The lack of a real classroom does not have to translate into a lack of real learning. As the fall semester approaches, many teachers are banging their heads as they struggle with the complicated transition to online learning. I myself have been preparing to teach an introductory computer science course this fall as a student instructor.
As the fall semester approaches, many teachers are banging their heads as they struggle with the complicated transition to online learning. I myself have been preparing to teach an introductory computer science course this fall as a student instructor. This has led to various discussions with professors, students, and other teachers on how to best transition online. Based on these conversations, I have developed a list of guidelines for teachers this fall. Of course, this is only a small subset of the amazing ideas and techniques that educators can adopt to improve the online teaching experience, but it is a start. It is my hope that they maximize student learning without sacrificing the well-being of teachers.
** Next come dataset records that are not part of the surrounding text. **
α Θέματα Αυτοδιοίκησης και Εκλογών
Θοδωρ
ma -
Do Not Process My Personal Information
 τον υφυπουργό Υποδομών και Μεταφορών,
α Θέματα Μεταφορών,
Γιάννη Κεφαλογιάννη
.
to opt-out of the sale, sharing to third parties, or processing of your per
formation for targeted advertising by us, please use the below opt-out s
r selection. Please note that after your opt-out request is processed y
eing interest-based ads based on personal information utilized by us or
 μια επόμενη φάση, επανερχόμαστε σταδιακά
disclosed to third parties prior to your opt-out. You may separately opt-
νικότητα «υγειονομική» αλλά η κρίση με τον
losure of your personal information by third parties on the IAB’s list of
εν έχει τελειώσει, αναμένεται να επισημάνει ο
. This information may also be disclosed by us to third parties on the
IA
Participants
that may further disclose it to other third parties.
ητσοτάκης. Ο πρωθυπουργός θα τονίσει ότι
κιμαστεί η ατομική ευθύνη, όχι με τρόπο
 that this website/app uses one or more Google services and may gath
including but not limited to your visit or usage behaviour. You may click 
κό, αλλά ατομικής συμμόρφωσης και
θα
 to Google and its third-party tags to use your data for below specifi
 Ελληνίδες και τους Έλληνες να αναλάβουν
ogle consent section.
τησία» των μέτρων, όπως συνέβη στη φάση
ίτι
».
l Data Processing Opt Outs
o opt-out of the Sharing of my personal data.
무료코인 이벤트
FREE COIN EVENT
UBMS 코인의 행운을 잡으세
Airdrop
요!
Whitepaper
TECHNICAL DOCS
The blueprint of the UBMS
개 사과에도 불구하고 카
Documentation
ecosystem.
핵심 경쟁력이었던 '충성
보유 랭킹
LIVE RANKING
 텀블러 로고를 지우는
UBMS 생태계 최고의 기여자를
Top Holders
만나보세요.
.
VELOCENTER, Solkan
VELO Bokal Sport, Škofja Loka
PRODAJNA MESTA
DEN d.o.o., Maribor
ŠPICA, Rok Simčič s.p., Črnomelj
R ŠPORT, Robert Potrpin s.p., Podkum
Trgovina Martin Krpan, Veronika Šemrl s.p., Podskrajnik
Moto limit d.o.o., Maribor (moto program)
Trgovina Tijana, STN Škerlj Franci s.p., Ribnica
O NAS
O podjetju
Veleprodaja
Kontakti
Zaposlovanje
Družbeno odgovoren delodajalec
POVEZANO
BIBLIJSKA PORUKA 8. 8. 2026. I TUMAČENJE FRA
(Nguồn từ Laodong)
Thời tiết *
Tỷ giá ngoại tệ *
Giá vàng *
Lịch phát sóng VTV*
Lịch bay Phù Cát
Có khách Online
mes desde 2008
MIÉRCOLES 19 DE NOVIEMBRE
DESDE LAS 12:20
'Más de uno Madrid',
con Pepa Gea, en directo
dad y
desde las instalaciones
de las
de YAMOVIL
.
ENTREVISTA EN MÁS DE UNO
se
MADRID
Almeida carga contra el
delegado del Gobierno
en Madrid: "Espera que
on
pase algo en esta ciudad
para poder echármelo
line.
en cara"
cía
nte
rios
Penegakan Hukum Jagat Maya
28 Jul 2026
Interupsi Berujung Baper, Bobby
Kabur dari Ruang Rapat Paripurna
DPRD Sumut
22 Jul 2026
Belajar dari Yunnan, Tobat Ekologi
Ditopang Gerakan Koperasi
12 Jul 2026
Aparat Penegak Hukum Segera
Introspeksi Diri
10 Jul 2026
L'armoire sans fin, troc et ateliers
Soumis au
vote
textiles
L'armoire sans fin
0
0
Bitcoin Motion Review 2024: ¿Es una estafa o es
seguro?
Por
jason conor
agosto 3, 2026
Keeping up with the pace of the teacher is often the most difficult task for students. We’re all familiar with the image of a frazzled student frantically copying down notes as the slide inevitably changes too quickly. Even before classes went online, this was an issue. It is now arguably worse, since multiple distractions (social media, text messages, etc.) combined with internet connectivity issues often make for a less-than-stellar learning experience. It is easy to miss a crucial 30 seconds, which then leads to confusion for the rest of the lecture.
Enter the concept of a flipped classroom. Some of you may be familiar with the idea already. The gist of it is pretty straightforward: record your lectures/videos/lessons (i.e. whatever you would normally teach in class) and send it to your students ahead of time. Then, during actual class time, have a guided discussion. Since students will already have seen the material, they can ask questions and clarify any confusions.
Critics of the flipped classroom have argued that it places far too much accountability on students, and that it is wishful thinking to assume that students will put in the necessary preparation before class. This is a fair argument in traditional teaching environments. However, with most teaching happening online anyways, there is no way to guarantee students aren’t simply logging into class and then muting the lecture anyway. As sad as it is, the students who normally would not prepare for a flipped classroom are the same ones who aren’t paying attention in online lectures. This problem requires teachers to think of other solutions; the flipped classroom is not the culprit here. The new online mode of teaching has effectively eliminated the primary disadvantage of flipped classrooms, leaving only improvements to be gained by adopting them.